Eğitim Sen, eğitim materyallerinin ve ders içeriklerinin değiştirilerek 'toplumsal cinsiyet' kavramının zorunlu hale getirilmesini savunuyor. Sendikanın açıklamasında şu ifadeler yer aldı:
"Geleneksel kadınlık rollerini İslâmî kurallar ile meşrulaştırmaya çalışan Milli Eğitim Bakanlığı, eğitimin en önemli aracı olan ders kitaplarıyla, aile yaşamını kutsayan ve kadını bu denklemde yok sayan politikaların sürdürücüsü olmaktadır. Eğitim müfredatı eleştirel düşünceyi engelleyerek sorgulamayan bireyler yetiştirmeyi hedeflemekte, kız çocuklarına ve kadınlara dayatılan yaşam biçimi eğitim müfredatı ile yeniden üretilmektedir. Tekçi, gerici, cinsiyetçi müfredat ile ayrımcılık derinleşmekte, cinsel yönelim farklılıkları ise yok sayılmaktadır. Karma eğitime yönelik müdahaleler, eğitimin dinselleşmesi ve çocukların ataerkil rol kalıpları ile yetiştirilmesine yönelik müfredat içeriği şiddetin, cinsel istismarın ve toplumsal cinsiyete dayalı ayrımcılığın önünü açmaktadır."
Bu ifadeler, Eğitim Sen'in aile kurumunu ve toplumun manevî kıymetlerini hedef aldığını açıkça gösteriyor. Aile yapısını yok sayan bu ideolojik dayatmalara karşı eğitim camiası ve toplum büyük tepki gösteriyor.

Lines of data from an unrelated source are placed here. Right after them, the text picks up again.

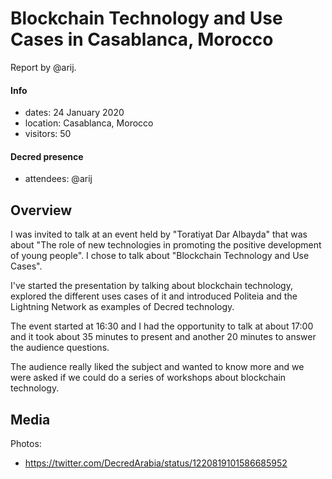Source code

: # Blockchain Technology and Use Cases in Casablanca, Morocco

Report by @arij.

#### Info

- dates: 24 January 2020
- location: Casablanca, Morocco
- visitors: 50

#### Decred presence

- attendees: @arij

## Overview

I was invited to talk at an event held by "Toratiyat Dar Albayda" that was about "The role of new technologies in promoting the positive development of young people". I chose to talk about "Blockchain Technology and Use Cases".

I've started the presentation by talking about blockchain technology, explored the different uses cases of it and introduced Politeia and the Lightning Network as examples of Decred technology.

The event started at 16:30 and I had the opportunity to talk at about 17:00 and it took about 35 minutes to present and another 20 minutes to answer the audience questions.

The audience really liked the subject and wanted to know more and we were asked if we could do a series of workshops about blockchain technology.

## Media

Photos:

- https://twitter.com/DecredArabia/status/1220819101586685952
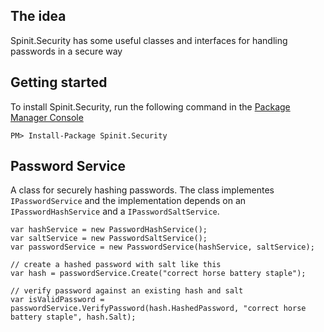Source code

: ## The idea

Spinit.Security has some useful classes and interfaces for handling passwords in a secure way

## Getting started

To install Spinit.Security, run the following command in the [Package Manager Console](http://docs.nuget.org/docs/start-here/using-the-package-manager-console)

<div class="nuget-badge">
        <p><code>PM&gt; Install-Package Spinit.Security</code></p>
</div>

## Password Service

A class for securely hashing passwords. The class implementes `IPasswordService` and the implementation depends on an `IPasswordHashService` and a `IPasswordSaltService`.

    var hashService = new PasswordHashService();
    var saltService = new PasswordSaltService();
    var passwordService = new PasswordService(hashService, saltService);

    // create a hashed password with salt like this
    var hash = passwordService.Create("correct horse battery staple");

    // verify password against an existing hash and salt
    var isValidPassword = passwordService.VerifyPassword(hash.HashedPassword, "correct horse battery staple", hash.Salt);
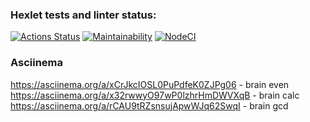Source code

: ### Hexlet tests and linter status:
[![Actions Status](https://github.com/rootyss/frontend-project-lvl1/workflows/hexlet-check/badge.svg)](https://github.com/rootyss/frontend-project-lvl1/actions)
[![Maintainability](https://api.codeclimate.com/v1/badges/a99a88d28ad37a79dbf6/maintainability)](https://codeclimate.com/github/rootyss/frontend-project-lvl1/maintainability)
[![NodeCI](https://github.com/rootyss/frontend-project-lvl1/workflows/NodeCI/badge.svg)](https://github.com/rootyss/frontend-project-lvl1/actions)

### Asciinema
https://asciinema.org/a/xCrJkcIOSL0PuPdfeK0ZJPg06 - brain even
https://asciinema.org/a/x32rwwyO97wP0lzhrHmDWVXqB - brain calc
https://asciinema.org/a/rCAU9tRZsnsujApwWJq62SwqI - brain gcd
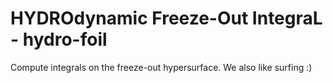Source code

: # HYDROdynamic Freeze-Out IntegraL - hydro-foil
Compute integrals on the freeze-out hypersurface.
We also like surfing :)
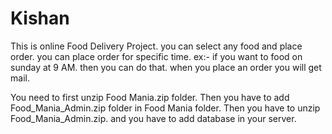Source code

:# Kishan
This is online Food Delivery Project. you can select any food and place order. you can place order for specific time. ex:- if you want to food on sunday at 9 AM. then you can do that. when you place an order you will get mail.

You need to first unzip Food Mania.zip folder. Then you have to add Food_Mania_Admin.zip folder in Food Mania folder. Then you have to unzip Food_Mania_Admin.zip. and you have to add database in your server.

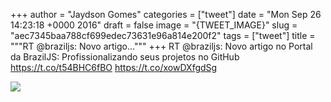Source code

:
+++
author = "Jaydson Gomes"
categories = ["tweet"]
date = "Mon Sep 26 14:23:18 +0000 2016"
draft = false
image = "{TWEET_IMAGE}"
slug = "aec7345baa788cf699edec73631e96a814e200f2"
tags = ["tweet"]
title = """RT @braziljs: Novo artigo..."""
+++
RT @braziljs: Novo artigo no Portal da BrazilJS: Profissionalizando seus projetos no GitHub https://t.co/t54BHC6fBO https://t.co/xowDXfgdSg

![](/images/tweet-media/780412436646100992-CtSUAqcWcAAT0Sj.jpg)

Eğitim, sapkınlık propagandasının aracı mı?
Eğitim Sen, bir süredir 'toplumsal cinsiyet eşitliği' adı altında LGBT ideolojisini okullara taşımaya çalışıyor. Çocuk yaşta cinsel yönelim propagandası yapılmasını savunan bu yaklaşım, toplumu ifsat etme girişiminin bir parçası olarak değerlendiriliyor. Aile yapısına savaş açan bu anlayış, gelecek nesillerin zihnini bulandırmaya yönelik bir proje olarak görülüyor.
Devlet uyuyor mu?
Aile yapısının hedef alındığı, nesillerin ifsat edilmek istendiği bu süreçte sessiz kalınırsa, yarın çok geç olabilir! Eğitimde köklü değişiklikler yapılması gerektiği apaçık ortadayken, Eğitim Sen gibi yapıların sapkın ideolojilerini rahatça yaymasına nasıl müsaade ediliyor? Milli Eğitim Bakanlığı ve "bizim" sendikalar, bu tür propagandaların önüne geçmek için hangi adımları atıyor?